TASK |
Every line of the records that holds the word "from" should be copied.

########################################

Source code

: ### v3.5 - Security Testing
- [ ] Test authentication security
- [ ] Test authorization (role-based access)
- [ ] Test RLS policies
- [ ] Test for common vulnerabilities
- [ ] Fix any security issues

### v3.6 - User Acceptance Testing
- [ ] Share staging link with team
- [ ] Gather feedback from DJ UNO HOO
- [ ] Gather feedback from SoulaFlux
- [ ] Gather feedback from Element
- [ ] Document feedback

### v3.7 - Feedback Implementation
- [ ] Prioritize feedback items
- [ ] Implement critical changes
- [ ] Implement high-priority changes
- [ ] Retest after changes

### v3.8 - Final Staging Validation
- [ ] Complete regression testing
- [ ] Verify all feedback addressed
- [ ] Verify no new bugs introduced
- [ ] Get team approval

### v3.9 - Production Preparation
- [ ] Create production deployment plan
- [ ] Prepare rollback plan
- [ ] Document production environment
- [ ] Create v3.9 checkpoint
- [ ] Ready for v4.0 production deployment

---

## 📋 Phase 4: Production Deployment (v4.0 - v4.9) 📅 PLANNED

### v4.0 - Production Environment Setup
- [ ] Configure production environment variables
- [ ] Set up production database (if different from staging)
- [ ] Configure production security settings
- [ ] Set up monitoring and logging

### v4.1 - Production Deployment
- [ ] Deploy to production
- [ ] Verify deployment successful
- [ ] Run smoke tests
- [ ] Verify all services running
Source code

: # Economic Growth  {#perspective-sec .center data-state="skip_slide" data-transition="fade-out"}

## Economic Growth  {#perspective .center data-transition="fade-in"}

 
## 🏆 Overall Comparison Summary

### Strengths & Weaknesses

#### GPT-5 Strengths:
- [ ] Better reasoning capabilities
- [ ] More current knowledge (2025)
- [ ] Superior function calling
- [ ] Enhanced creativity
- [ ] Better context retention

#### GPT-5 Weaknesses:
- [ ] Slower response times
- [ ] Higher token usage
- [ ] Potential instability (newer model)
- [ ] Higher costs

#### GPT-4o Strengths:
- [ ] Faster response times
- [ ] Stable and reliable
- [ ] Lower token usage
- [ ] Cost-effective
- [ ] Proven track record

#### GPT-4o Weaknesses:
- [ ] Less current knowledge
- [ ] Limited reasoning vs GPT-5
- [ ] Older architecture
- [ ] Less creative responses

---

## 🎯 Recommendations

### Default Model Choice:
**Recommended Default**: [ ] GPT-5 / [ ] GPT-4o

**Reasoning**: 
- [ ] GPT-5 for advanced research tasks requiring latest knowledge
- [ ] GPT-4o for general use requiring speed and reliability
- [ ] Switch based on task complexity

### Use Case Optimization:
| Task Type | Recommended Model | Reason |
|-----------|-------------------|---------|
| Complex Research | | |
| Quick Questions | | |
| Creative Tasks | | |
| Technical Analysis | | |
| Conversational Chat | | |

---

########################################

FINAL ANSWER |
- [ ] Gather feedback from DJ UNO HOO
- [ ] Gather feedback from SoulaFlux
- [ ] Gather feedback from Element
- [ ] Set up production database (if different from staging)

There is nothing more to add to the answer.